======== EXERCISE DATA ========

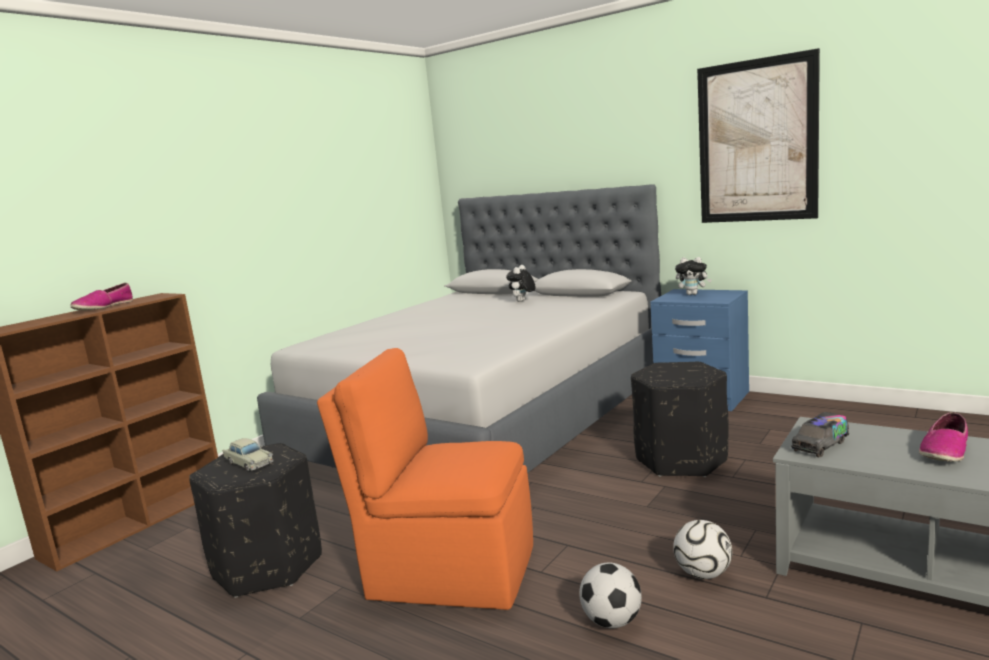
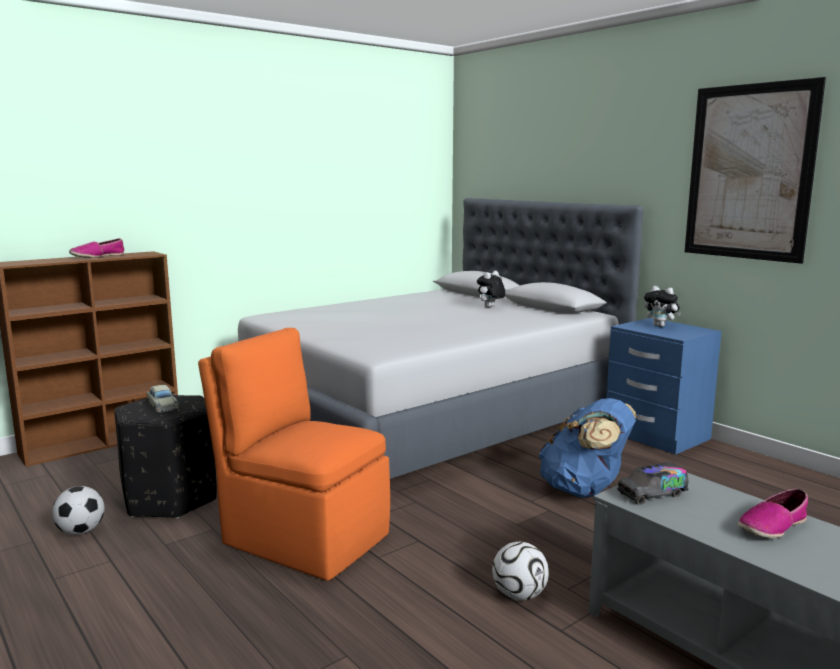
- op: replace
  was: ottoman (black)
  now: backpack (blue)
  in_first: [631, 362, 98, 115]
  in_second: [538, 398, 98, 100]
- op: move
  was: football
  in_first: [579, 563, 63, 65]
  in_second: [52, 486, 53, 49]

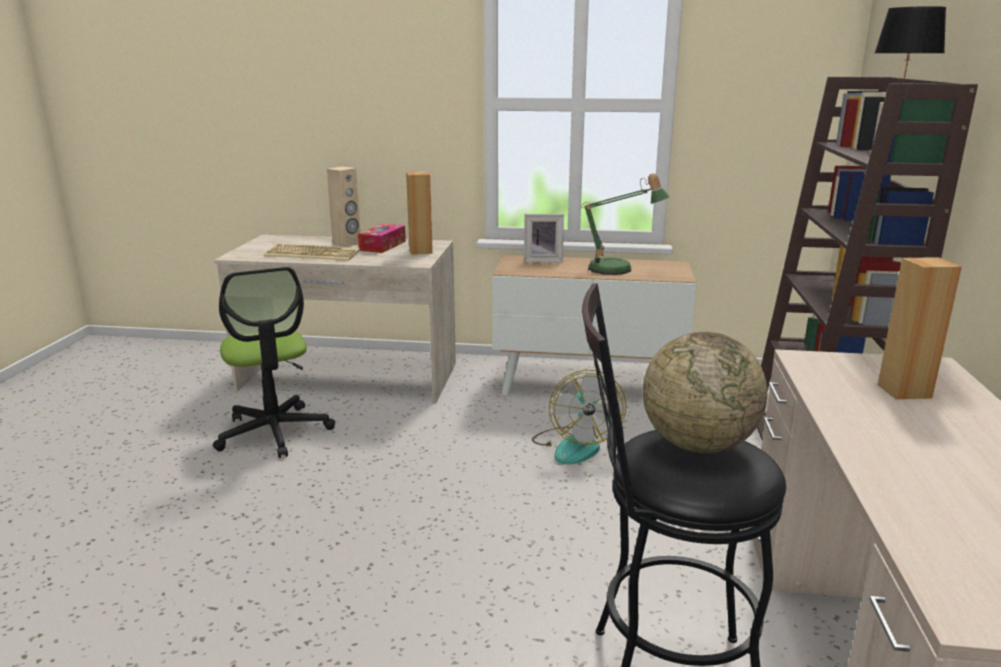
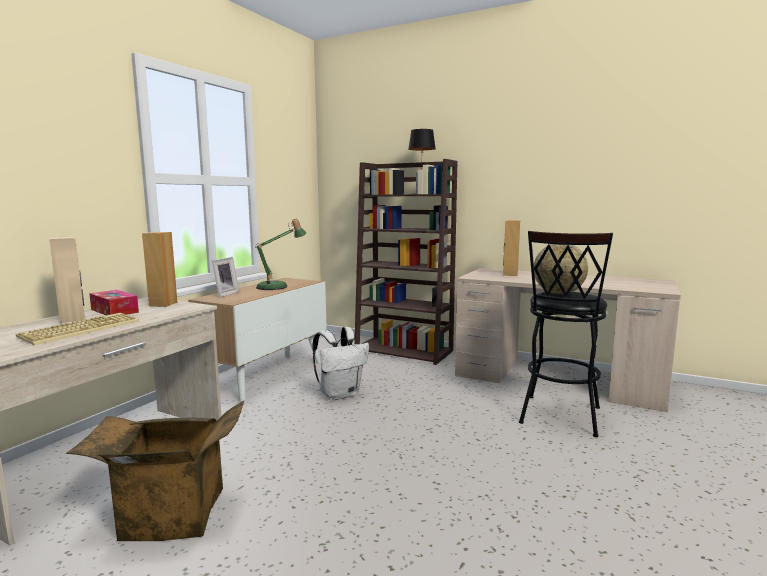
- op: replace
  was: office chair
  now: cardboard box
  in_first: [213, 267, 122, 191]
  in_second: [66, 401, 178, 140]
- op: replace
  was: fan
  now: backpack (white)
  in_first: [532, 370, 94, 94]
  in_second: [312, 327, 57, 73]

========

- [TASK DESCRIPTION]: The entries above must be restated exactly in the answer, and the pictures left out.

- [ANSWER TO THE EXERCISE]:
- op: replace
  was: ottoman (black)
  now: backpack (blue)
  in_first: [631, 362, 98, 115]
  in_second: [538, 398, 98, 100]
- op: move
  was: football
  in_first: [579, 563, 63, 65]
  in_second: [52, 486, 53, 49]

- op: replace
  was: office chair
  now: cardboard box
  in_first: [213, 267, 122, 191]
  in_second: [66, 401, 178, 140]
- op: replace
  was: fan
  now: backpack (white)
  in_first: [532, 370, 94, 94]
  in_second: [312, 327, 57, 73]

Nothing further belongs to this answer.